Schönau Schönauer mit Leib und Seele

Kandidieren für die CDU in Schönau: (von links) Ulrich Schlageter, Peter Steinebrunner, Jürgen Strohmeier, Alexander Knobel, Markus Kidratschky, Julian Seckinger, Alex Lais und Mechthild Münzer. Foto: Christoph Schennen

Schönau - Die CDU Schönau hat am Mittwochabend ihre Liste für die Kommunalwahl am Sonntag, 26. Mai, zusammengestellt. Die bisherigen Stadträte Mechthild Münzer (1), Ulrich Schlageter (2), Jürgen Strohmeier (3) und Alexander Knobel (4) kandidieren erneut. Erneut kandidiert auch Schriftführer Axel Lais (5), der schon bei der letzten Gemeinderatswahl auf der Liste stand, aber nicht in den Rat einzog und Ersatzperson war (in Klammern der jeweilige Listenplatz).

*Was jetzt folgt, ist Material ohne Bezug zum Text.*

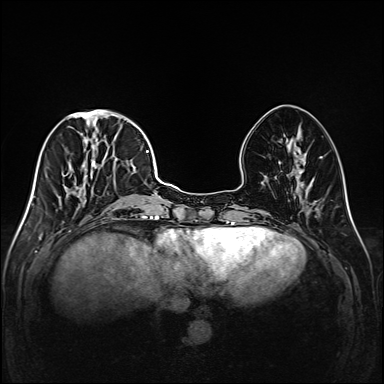
Breast MRI (dynamic contrast-enhanced), one axial slice. Position 58 of 208 along the scan axis. Dynamic contrast-enhanced series, time point 2 of 6 at this slice position (early post-contrast). 1.5 T. TE 2.3 ms, TR 5.2 ms. 1 mm slice thickness. 384 × 384 image matrix, field of view 320 × 320 mm. Female patient.
Structures marked on this image (semi-automatic segmentation, software-assisted and operator-edited):
- enhancing-tissue mask used for the functional tumour volume (all voxels passing the contrast-enhancement thresholds inside the analysis volume; usually the tumour): bounding box (x1, y1, x2, y2) in pixels: (44, 111, 147, 220)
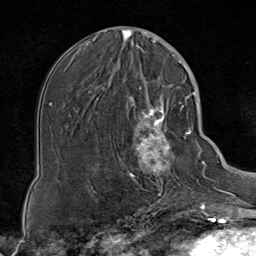
Breast MRI (dynamic contrast-enhanced), one axial slice; position 33 of 80 along the scan axis; cropped to one breast; dynamic contrast-enhanced series, time point 2 of 8 at this slice position (early post-contrast); 1.5 T; TE 1.8 ms, TR 4.3 ms; 2 mm slice thickness; 256 × 256 image matrix, field of view 180 × 180 mm. Female patient.
Structures marked on this image (semi-automatically segmented with operator editing):
- enhancing-tissue mask used for the functional tumour volume (all voxels passing the contrast-enhancement thresholds inside the analysis volume; usually the tumour): bounding box <124,85,188,199> (left, top, right, bottom; pixels)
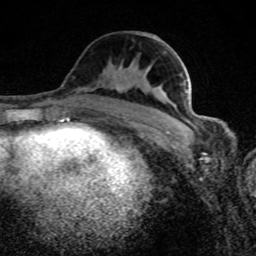
Breast MRI (dynamic contrast-enhanced), one axial slice; position 44 of 80 along the scan axis; cropped to one breast; dynamic contrast-enhanced series, time point 2 of 8 at this slice position (early post-contrast); 1.5 T; TE 4.2 ms, TR 7 ms; 2 mm slice thickness; 256 × 256 image matrix, field of view 145 × 145 mm. Female patient.
Outlined on this slice (semi-automatically segmented with operator editing):
- enhancing-tissue mask used for the functional tumour volume (all voxels passing the contrast-enhancement thresholds inside the analysis volume; usually the tumour): box from (x=118, y=89) to (x=190, y=126) px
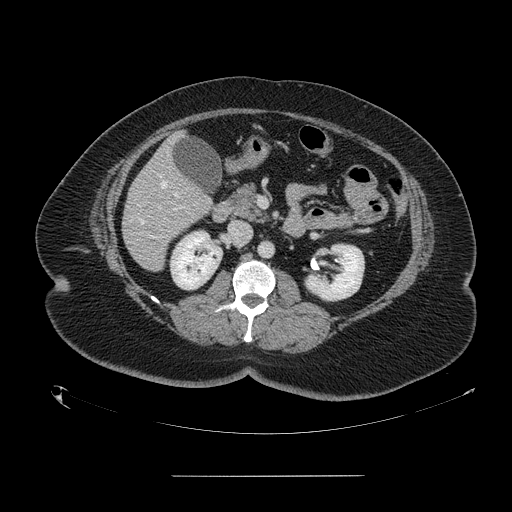
Contrast-enhanced abdominal CT, one axial slice; slice 63 of 164 in the series (ordered by position); soft-tissue window (W 400 / L 40 HU); 2.5 mm slice thickness; 512 × 512 image matrix, field of view 495 × 495 mm. Case-level facts recorded for this patient, not image findings: patient: male, age 61 years at operation; diagnosis: colorectal cancer liver metastases, imaged before liver resection; multiple liver metastases: yes; largest metastasis: 3.5 cm.
Structures marked on this image (expert manual segmentation):
- hepatic veins: bounding box [x1, y1, x2, y2] px = [138, 181, 178, 235]
- liver: [123, 136, 212, 271]
- portal vein (with intrahepatic branches): [174, 194, 177, 197]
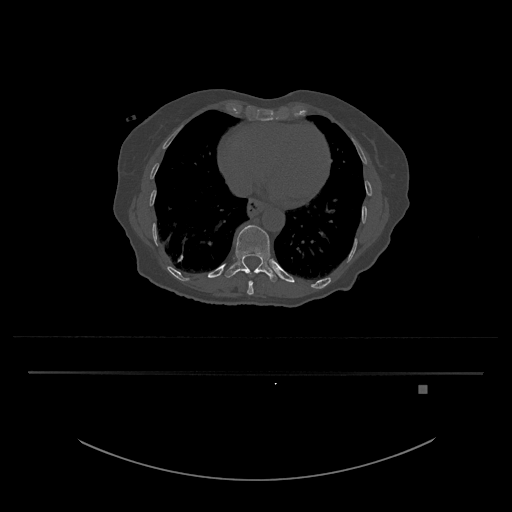
CT including the spine, one axial slice; slice 679 of 797 in the series (ordered by position); 120 kVp; bone window (W 1800 / L 400 HU); 0.5 mm slice thickness; 512 × 512 image matrix, field of view 500 × 500 mm. Female patient, age 57 years. From the clinical record (not read from this slice): primary cancer: cervical.
Structures marked on this image (semi-automatically segmented with operator editing):
- T10 vertebra: box from (x=247, y=272) to (x=254, y=295) px
- T11 vertebra: (x=224, y=225)–(x=277, y=282)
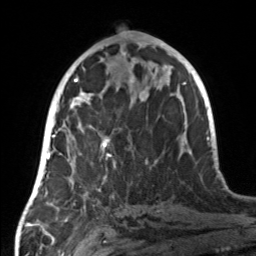
Breast MRI, one axial slice; cropped to one breast; dynamic contrast-enhanced series, time point 2 of 7 at this slice position (early post-contrast); 3 T; TE 1.7 ms, TR 4.6 ms; 256 × 256 image matrix, field of view 160 × 160 mm. Female patient.
Outlined on this slice (semi-automatic segmentation, software-assisted and operator-edited):
- enhancing-tissue mask used for the functional tumour volume (all voxels passing the contrast-enhancement thresholds inside the analysis volume; usually the tumour): bounding box [x1, y1, x2, y2] px = [59, 107, 115, 179]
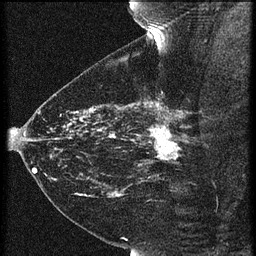
Breast MRI (dynamic contrast-enhanced), one sagittal slice; slice 43 of 60 in the series (ordered by position); 3 images stored at this slice position (order not interpretable as contrast timing); 1.5 T; TE 4.2 ms, TR 21.3 ms; 1.5 mm slice thickness; 256 × 256 image matrix, field of view 180 × 180 mm. Patient: female, 43 years. Case-level facts recorded for this patient, not image findings: setting: breast cancer imaged before/during neoadjuvant chemotherapy; receptor status: HER2-positive.
Structures marked on this image (semi-automatically segmented with operator editing):
- analysis volume of interest (the breast-tissue region the enhancement analysis was run in; not a lesion): box from (x=119, y=114) to (x=189, y=173) px
- tumour enhancement mask (voxels above the 90 % enhancement threshold inside the analysis volume of interest): (x=147, y=114)–(x=180, y=161)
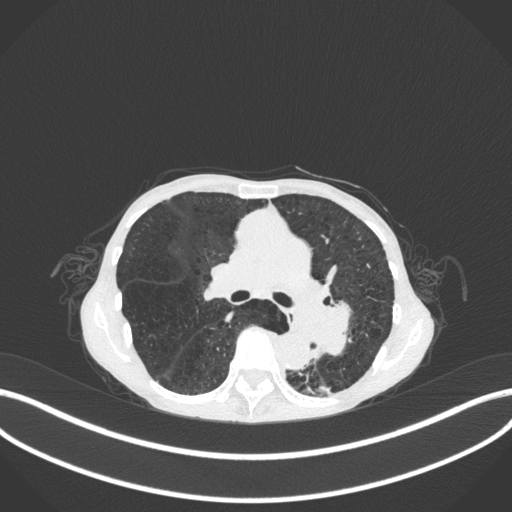
Chest CT, one axial slice. Slice 167 of 347 in the series (ordered by position). Reconstruction kernel B31f. Lung window (W 1500 / L -600 HU). 512 × 512 image matrix, field of view 400 × 400 mm. Female patient, age 70 years. Case-level facts recorded for this patient, not image findings: clinical TNM (as recorded): T3 N0 M0.
Annotated regions visible in this slice (bounding box drawn by a radiologist):
- lung tumour (recorded histology: small cell carcinoma): bounding box <308,284,368,364> (left, top, right, bottom; pixels)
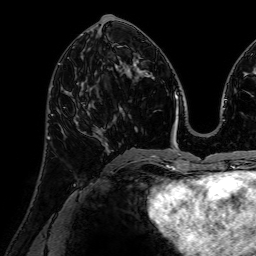
Breast MRI (dynamic contrast-enhanced), one axial slice. Slice 31 of 72 in the series (ordered by position). Cropped to one breast. Dynamic contrast-enhanced series, time point 2 of 7 at this slice position (early post-contrast). 1.5 T. TE 2.6 ms, TR 5.2 ms. 2.5 mm slice thickness. 256 × 256 image matrix, field of view 230 × 230 mm. Female patient.
Outlined on this slice (semi-automatically segmented with operator editing):
- enhancing-tissue mask used for the functional tumour volume (all voxels passing the contrast-enhancement thresholds inside the analysis volume; usually the tumour): bounding box (x1, y1, x2, y2) in pixels: (69, 80, 110, 151)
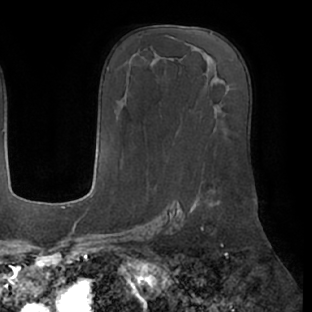
Breast MRI (dynamic contrast-enhanced), one axial slice. Slice 34 of 66 in the series (ordered by position). Cropped to one breast. Dynamic contrast-enhanced series, time point 2 of 7 at this slice position (early post-contrast). 1.5 T. TE 2.9 ms, TR 6.1 ms. 312 × 312 image matrix, field of view 219 × 219 mm. Female patient.
Outlined on this slice (semi-automatically segmented with operator editing):
- enhancing-tissue mask used for the functional tumour volume (all voxels passing the contrast-enhancement thresholds inside the analysis volume; usually the tumour): bounding box <193,201,220,209> (left, top, right, bottom; pixels)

Auf den Plätzen sechs bis neun findet man neue Bewerber um den Einzug in den Gemeinderat: Christiane Patuto-Hatkoy, Markus Kidratschky, Patrick Marxt und Julian Seckinger. Außerdem erklärte sich der 73-jährige Pensionär Peter Steinebrunner spontan bereit, sich auch für einen Sitz im Gemeinderat zu bewerben (Platz zehn).

Die Kandidaten hatten sich vor der verbundenen Einzelwahl kurz vorgestellt.

Mechthild Münzer kündigte an, weiter unbequem sein zu wollen. Die inhaltliche Freiheit dazu müsse bei der CDU vorhanden sein. Jürgen Strohmeier ist das „Rats-Urgestein“ der CDU, weil es schon 20 Jahre im Rat sitzt. „Es gibt noch einiges zu tun“, sagte der 59-Jährige.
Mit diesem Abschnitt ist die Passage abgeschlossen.